> WHAT NEEDS TO BE DONE
Copy out the text of every entry below word for word, without the pictures.

----- RECORDS PROVIDED

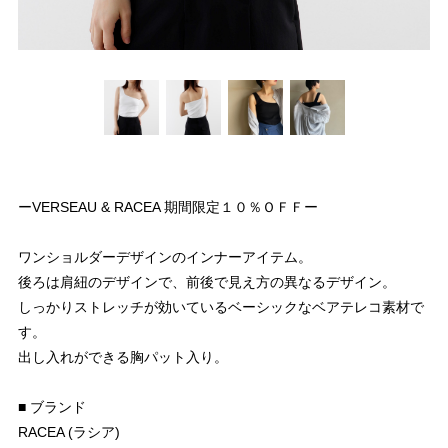
ーVERSEAU & RACEA 期間限定１０％ＯＦＦー
ワンショルダーデザインのインナーアイテム。
後ろは肩紐のデザインで、前後で見え方の異なるデザイン。
しっかりストレッチが効いているベーシックなベアテレコ素材で
す。
出し入れができる胸パット入り。
■ ブランド
RACEA (ラシア)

----------

> WRITTEN REPLY
ーVERSEAU & RACEA 期間限定１０％ＯＦＦー
ワンショルダーデザインのインナーアイテム。
後ろは肩紐のデザインで、前後で見え方の異なるデザイン。
しっかりストレッチが効いているベーシックなベアテレコ素材で
す。
出し入れができる胸パット入り。
■ ブランド
RACEA (ラシア)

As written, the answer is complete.